Paróquia Nossa Senhora da Paz (Porto Alegre/RS)
“Um divisor de águas em minha vida de cristã”
Moradora de Porto Alegre desde a década de 80, o casal Dionete Parise Falk e Celso De Conto, 58 anos, limitava-se a participar das missas aos domingos na paróquia Nossa Senhora da Paz, em Porto Alegre. Não haviam encontrado um ambiente ou grupo em que se sentissem chamados a ter uma participação mais efetiva. No início de 2019, o convite do casal de paroquianos Alex de Oliveira, 41 anos, e Graciane Rippel, 36 anos, para participarem de uma Comunidade Eclesial Missionária foi aceito naturalmente.
“O meu aprendizado e meu entendimento sobre as coisas da Igreja começaram a ficar mais claros. Além disso, o vínculo de carinho que criamos com os demais integrantes foi especial. Meu esposo e eu tivemos Covid e o grupo nos acompanhou e apoiou como pode. Posso dizer que existia uma Dionete antes da comunidade e existe outra depois”, relata ela, emocionada. “Um exemplo desta mudança foi a forma como celebramos o Natal de 2019, o primeiro ano de participação no grupo. Fizemos todo o roteiro de preparação para o Natal e nunca antes ele havia sido celebrado com tanto fervor em nossa família.”
É possível ter ideia da importância das comunidades eclesiais missionárias para a Igreja do Brasil quando elas são consideradas a única prioridade das Diretrizes Gerais da Ação Evangelizadora no Brasil (DGAE), vigente no período de 2019 a 2023. Para ajudar-nos a compreender essa importância, as DGAE usam as figuras da casa e dos pilares “liturgia”, “caridade” e “missão”. A casa é a própria comunidade, e os pilares, sua sustentação.
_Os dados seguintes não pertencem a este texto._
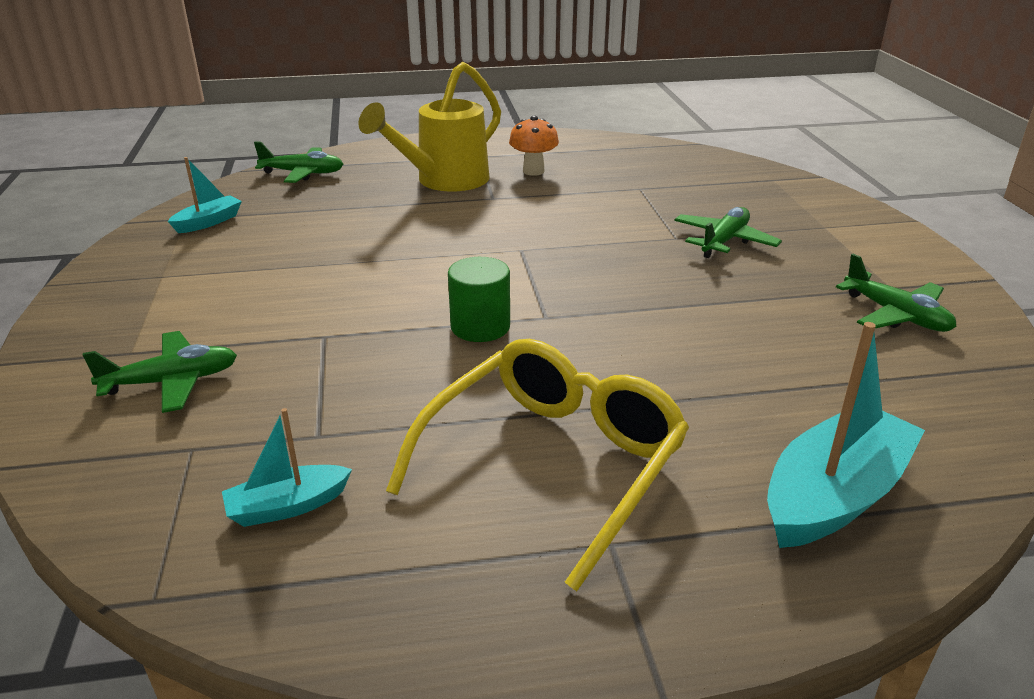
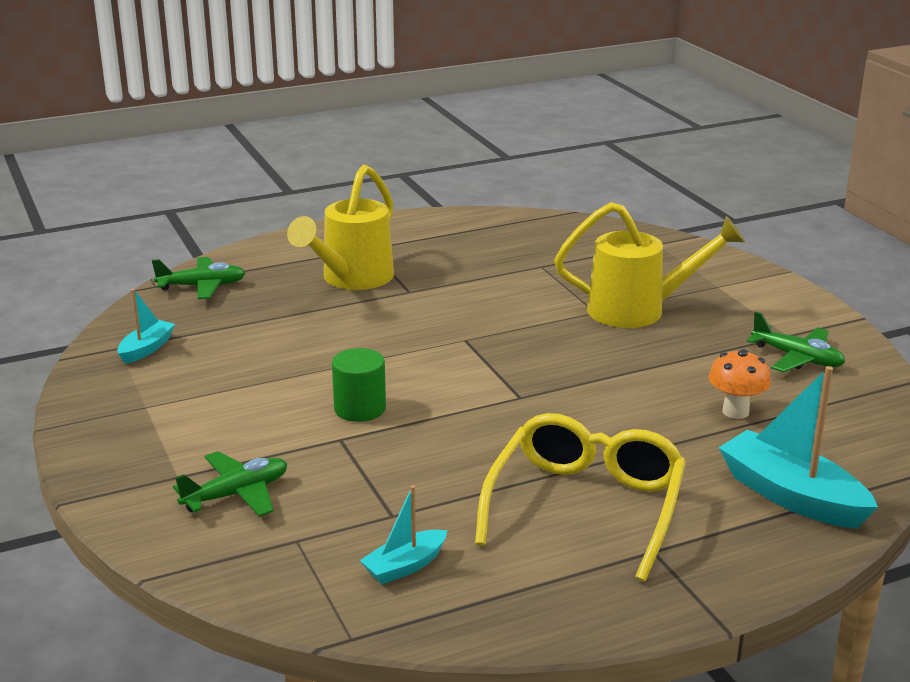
camera: 15 degrees left, 5 degrees down
green cylinder [448,257,510,342] -> green cylinder moved to [332,348,386,422]
orange mushroom [509,116,559,176] -> orange mushroom moved to [708,349,771,419]
green plane [674,207,782,258] -> yellow watering can [554,202,745,328]
turquoise boat [767,322,925,548] -> turquoise boat turned 75 degrees counterclockwise [718,366,878,529]

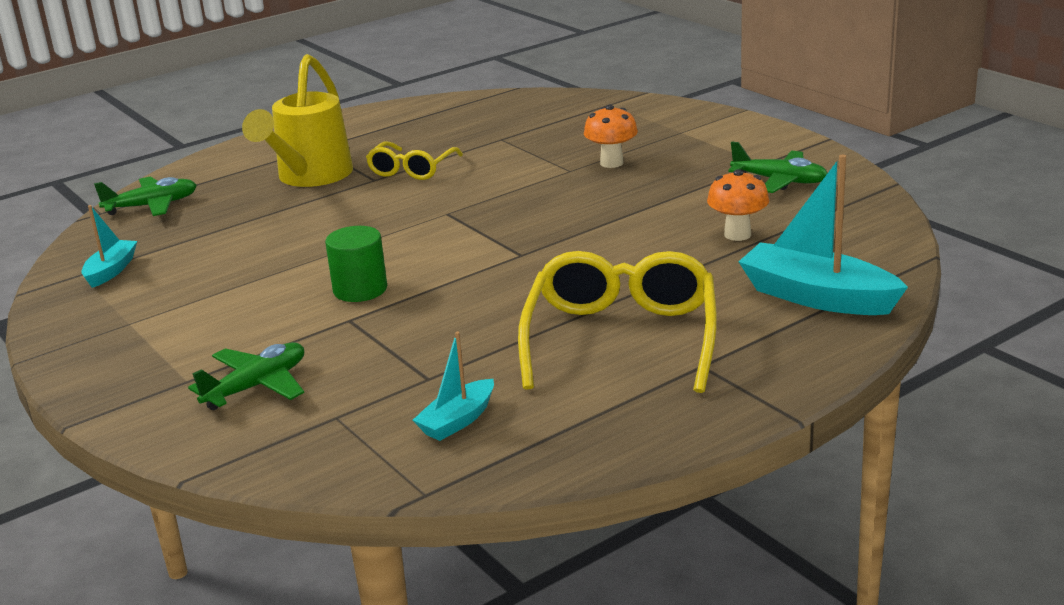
camera: 10 degrees left, 0 degrees up
yellow watering can [554,202,745,328] -> orange mushroom [584,104,638,168]
none -> yellow glasses [366,142,463,180]

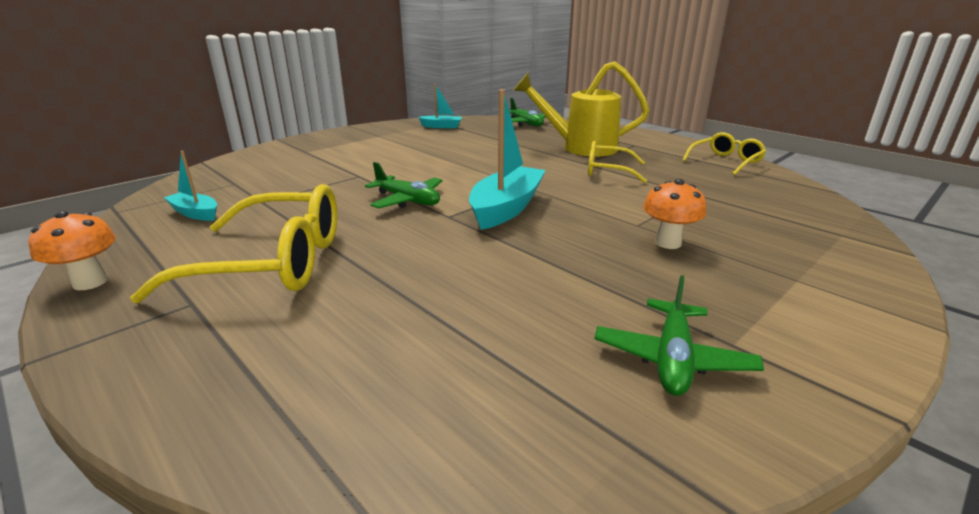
camera: 80 degrees right, 0 degrees up
green plane [188,342,304,410] -> green plane moved to [365,162,443,208]
green cylinder [325,226,387,302] -> none
orange mushroom [707,169,769,241] -> orange mushroom moved to [28,211,116,290]
turquoise boat [738,155,908,315] -> turquoise boat moved to [469,89,546,230]
none -> yellow glasses [682,132,766,176]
Embora não sejam prioridade, os pilares surgem como fruto da dinâmica vivencial das comunidades. Como no grupo do qual a Dionete e o esposo participam na paróquia Nossa Senhora da Paz. “O próximo passo que quero dar é me envolver com alguma pastoral paroquial como forma de retribuição”, conta ela. São os pilares da caridade e da missão surgindo como consequência do caminho discipular percorrido.
CEM: perseverança e vínculo paroquial
Para o padre Francisco Ledur, pároco da Nossa Senhora da Paz, um dos destaques é a capacidade das comunidades acolherem bem a todos, sem distinção por idade ou se são um casal ou leigos solteiros. “A comunidade cria um bonito vínculo das pessoas com a fé, com a Igreja, com Jesus, mas também um vínculo com a comunidade paroquial. Esta é a promissora perspectiva que eu vejo”, relata. Para ele, embora a Formação Discipular tenha sido prejudicada pela pandemia, se não fosse esse processo, a vida da paróquia teria sofrido ainda mais. “Mesmo sendo recente, a formação das comunidades se destacou em perseverança e vínculo paroquial na comparação com outros movimentos.”
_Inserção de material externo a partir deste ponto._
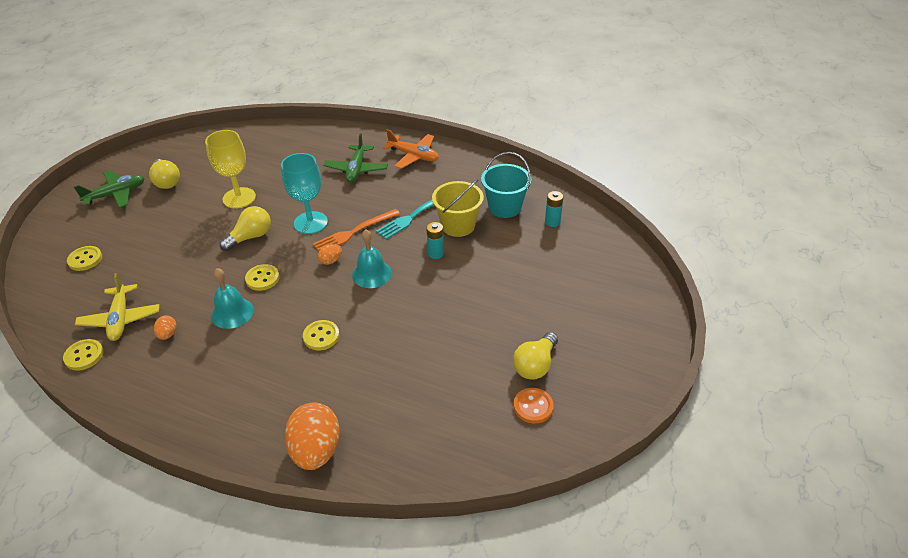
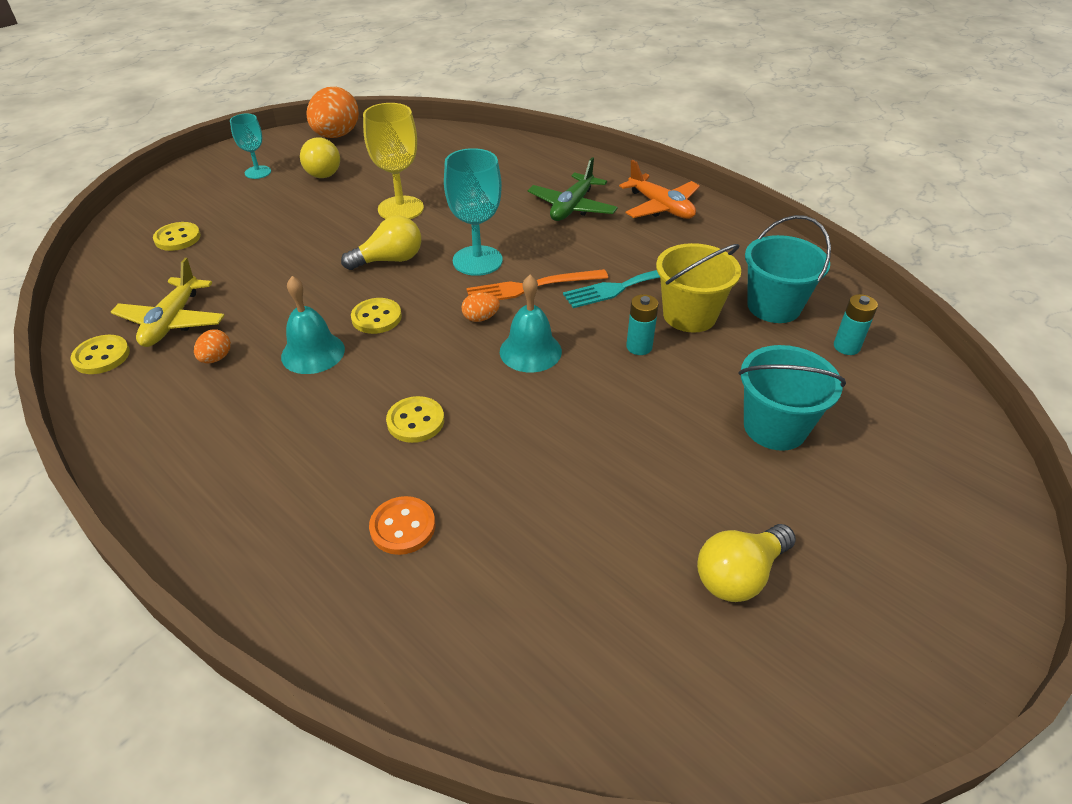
camera: 20 degrees right, 0 degrees up
green plane [74,170,144,208] -> turquoise goblet [230,114,271,179]
orange egg [285,402,340,470] -> orange egg moved to [306,87,359,138]
orange button [514,388,554,424] -> orange button moved to [369,496,435,555]
none -> turquoise bucket [738,345,846,451]

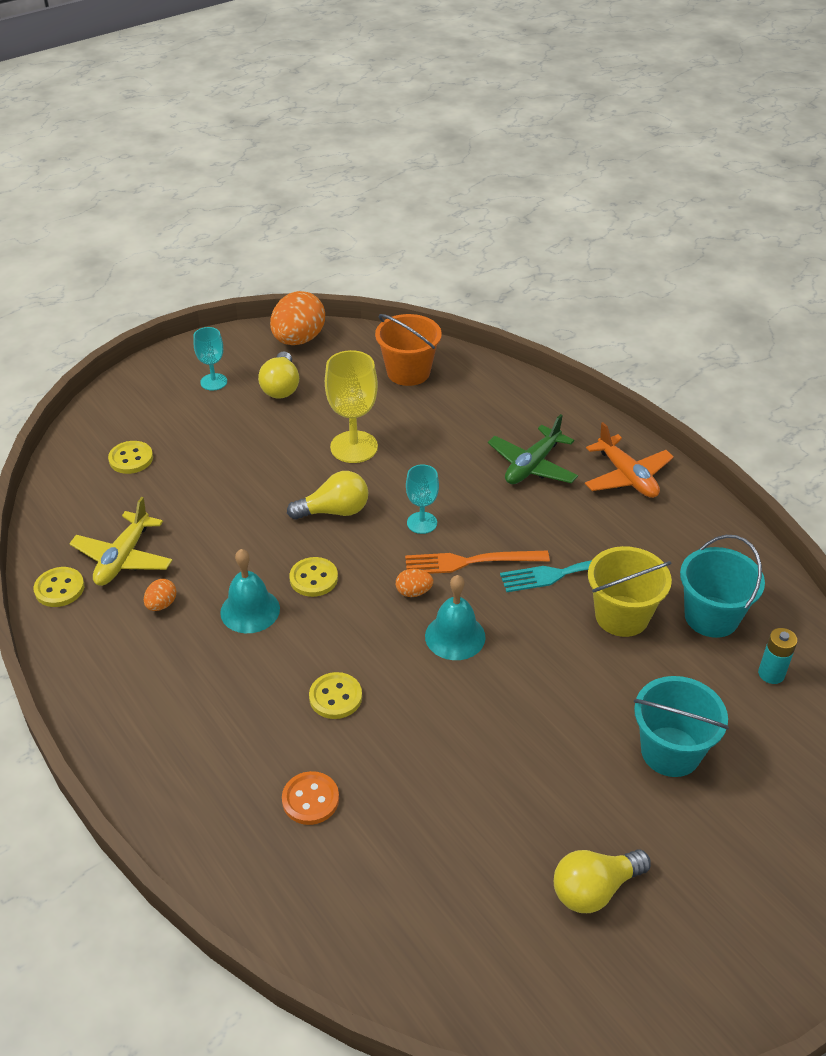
camera: 10 degrees right, 0 degrees up
turquoise goblet [444,148,503,276] -> turquoise goblet [406,465,439,534], size x0.60
turquoise battery [626,294,659,355] -> none
none -> orange bucket [375,314,442,386]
A paróquia iniciou em 2019 com 10 comunidades que tinham, em média, 18 a 20 pessoas. Com a pandemia, o número reduziu para seis, que seguem até hoje. “No momento em que o isolamento foi necessário, iniciamos os encontros pela internet. Lembro que compartilhávamos muita dor, medo, lutos, depressão. Somos psicólogos, e isso nos ajuda a conduzir o grupo”, conta Alex, que anima uma comunidade de 12 pessoas com sua esposa Graciane. “Foi um momento incrível, de graça, de vínculos. Além do apoio mútuo, tínhamos muita sede por formação, e o material de catequese para adultos nos ajudou muito.”